EXERCISE MATERIAL: Begin
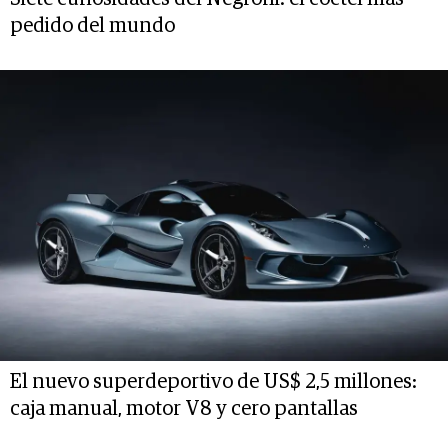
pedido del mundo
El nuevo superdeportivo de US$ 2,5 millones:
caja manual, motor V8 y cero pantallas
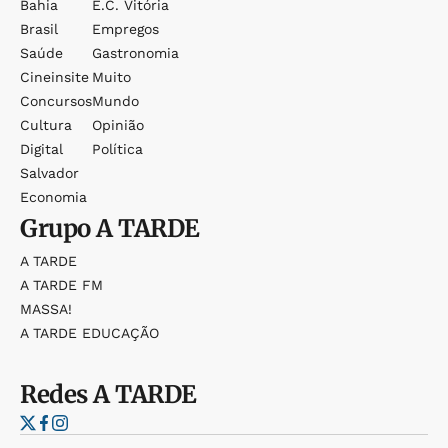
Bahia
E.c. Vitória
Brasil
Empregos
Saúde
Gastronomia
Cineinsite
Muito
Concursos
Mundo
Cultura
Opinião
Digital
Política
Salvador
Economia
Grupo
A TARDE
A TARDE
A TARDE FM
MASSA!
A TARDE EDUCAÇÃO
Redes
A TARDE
EXERCISE MATERIAL: End
» **WHAT YOU SHOULD DO**
When you print the entries, keep every line exactly as it is and drop the pictures.

» **EXERCISE SOLUTION**
pedido del mundo
El nuevo superdeportivo de US$ 2,5 millones:
caja manual, motor V8 y cero pantallas
Bahia
E.c. Vitória
Brasil
Empregos
Saúde
Gastronomia
Cineinsite
Muito
Concursos
Mundo
Cultura
Opinião
Digital
Política
Salvador
Economia
Grupo
A TARDE
A TARDE
A TARDE FM
MASSA!
A TARDE EDUCAÇÃO
Redes
A TARDE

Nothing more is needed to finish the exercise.